Standing in the crowd listening to the session, I talked to Haleigh Black, who’d come up from Birmingham, Ala., to tour for her album “Bend.” Kuhar encouraged Black to come along with them for her first-ever visit. “I’m so excited by The Burren,” she said. “I don’t know what to do, because I am enjoying just listening to the music, but I also want to be part of it.”

In the same corner of the bar, I met Gwen Johnston, a public school art teacher and professional musician. Johnston became interested in Irish fiddle music after seeing a busker in England and started attending The Burren’s Irish sessions in 2023.

“This place is really where I got my start playing in Boston sessions, and it’s been a really important place to me,” Johnston said. “I’ve made friends here, had heartbreaks here.”

Later in the night, I struck up a conversation with Pat Regan. He had a thick Irish accent and was visiting his son in Boston. Like McCarthy, he’s from County Galway. “[My son] plays here every Monday night,” Regan said to me. “It’s his only connection with the [Irish people]. There’s a good few here.”

The Burren’s atmosphere seemed to strike a chord with Regan, especially the pictures of Ireland and the musicians. This was his third time visiting the pub. “They’re clever people, really, because if you were an immigrant, you’d have to have a heart of stone not to be moved by some of those pictures,” he told me.

McCarthy’s wife is responsible for all the pictures that cover The Burren. Every time I go, I see something interesting on the walls I’ve never noticed before.

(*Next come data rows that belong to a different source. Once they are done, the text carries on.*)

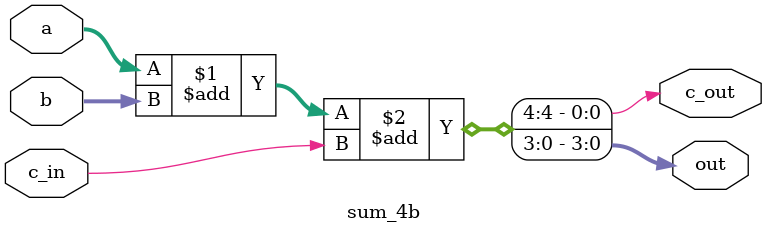
<source format=v>
`timescale 1ns / 1ps

module sum_4b(

    input c_in,
    input [3:0] a,
    input [3:0] b,
    output wire [3:0] out,
    output wire c_out
    );
    
    assign {c_out,out} = a + b + c_in;
    
endmodule

</source>
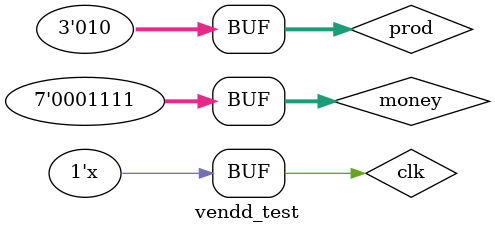
<source format=v>
module vendd_test;
reg [6:0]money;
reg [2:0]prod;
reg clk;
wire sold;
wire [6:0]rem;
// Instantiate the Unit Under Test (UUT)
vendd uut (
.money(money),
.prod(prod),
.clk(clk),
.sold(sold),
.rem(rem)
);
initial begin
clk=0;
money=10;
prod=1;
// Wait 100 ns for global reset to finish
#150;
money=0;
#5;
money=5;
#5;
money=0;
#5;
money=15;
prod=2;
#200;
// Add stimulus here
end
always #5 clk=~clk   ; 
endmodule


</source>
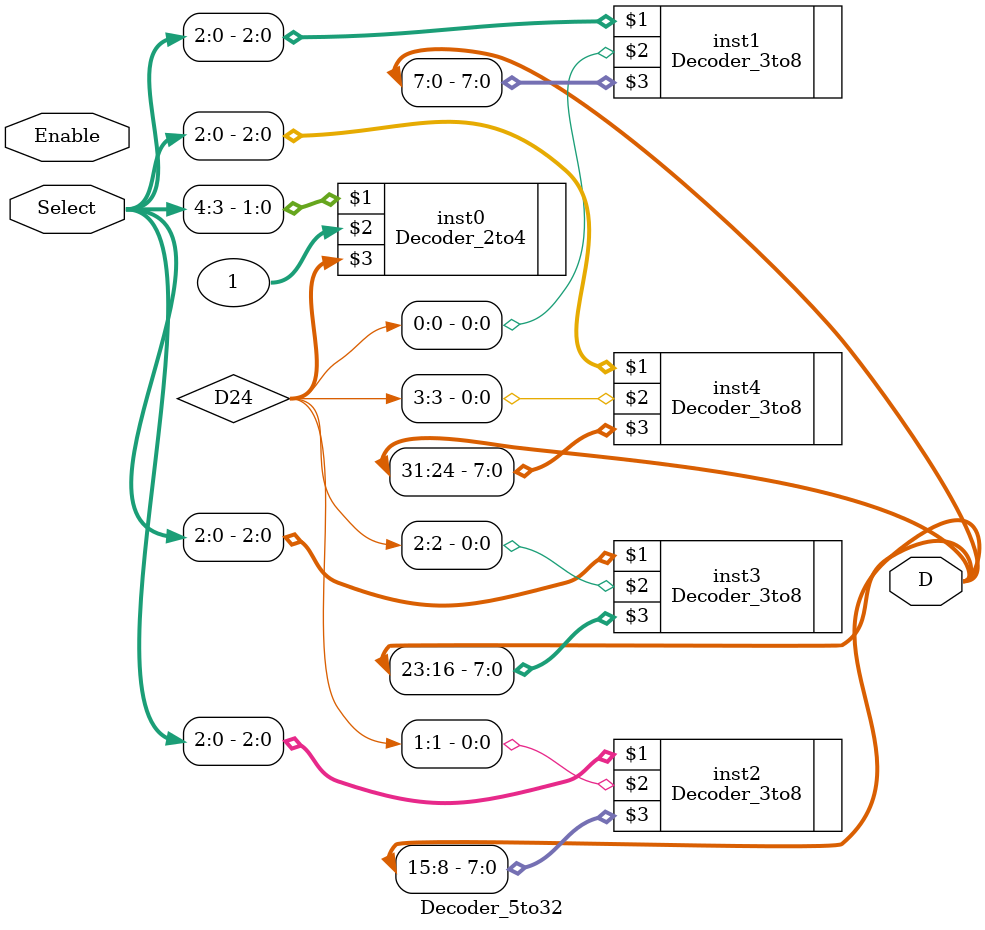
<source format=v>
module Decoder_5to32(Select, Enable, D);
//define_IO
	input [4:0] Select;
	input Enable;
	output [31:0] D;
	
//define_wire/reg
	wire [3:0] D24;
	
//body
	Decoder_2to4 inst0 (Select[4:3], 1, D24[3:0]);
	Decoder_3to8 inst1 (Select[2:0], D24[0], D[7:0]);
	Decoder_3to8 inst2 (Select[2:0], D24[1], D[15:8]);
	Decoder_3to8 inst3 (Select[2:0], D24[2], D[23:16]);
	Decoder_3to8 inst4 (Select[2:0], D24[3], D[31:24]);
	
endmodule

</source>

“I think a lot of the pictures that were up there 20 years ago are still there,” McCarthy said. “If you put a picture of someone up there, and then they go back to Ireland [and say], ‘My picture’s on the wall!’ and you take it down, they come back, they won’t be too happy.”

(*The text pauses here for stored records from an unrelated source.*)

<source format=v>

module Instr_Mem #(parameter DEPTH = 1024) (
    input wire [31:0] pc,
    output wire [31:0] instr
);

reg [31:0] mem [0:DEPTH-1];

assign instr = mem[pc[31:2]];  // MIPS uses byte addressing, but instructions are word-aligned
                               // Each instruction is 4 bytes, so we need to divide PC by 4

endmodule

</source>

The familiar booths have their own memorable backstory. While painting a home near Harvard Square, McCarthy spotted built-in seating he loved. “I always had it in my head: If I ever opened up a pub, I’d use that style of bench,” he said. So, when he finally opened The Burren years later, he knocked on the door of that house with a carpenter and asked to take measurements.

The old instruments around the bar are real instruments that symbolize the importance of live music to The Burren, and the importance of The Burren to live music. Some come from musicians; others come from an instrument dealer named Jack Griffin in North Cambridge.

“As soon as he hears I’m opening another pub, calls me, ‘I got some instruments for you,’” McCarthy said. “He’s not looking for any money from it. It makes him feel proud that his instruments are hanging in our bars.”

I had the chance to visit McCarthy’s newest pub in Porter Square under renovation. From the moment I stepped inside the construction site, it felt like an unmistakable extension of The Burren, with the familiar benches and orangey walls greeting me. Yet, there was an undeniable freshness to it. What struck me first were the large windows that stretched across every wall. The corner lot’s building seemed almost designed to invite passersby in, as if the entire street was a part of the bar’s extended space. The windows were like an unspoken invitation: Look inside, feel the energy and come be part of it.

Rest assured, McCarthy’s will have live music, just like The Burren before it. “When we opened The Burren, it brought a lot of life,” McCarthy said. “We turned the lights on in Davis Square.”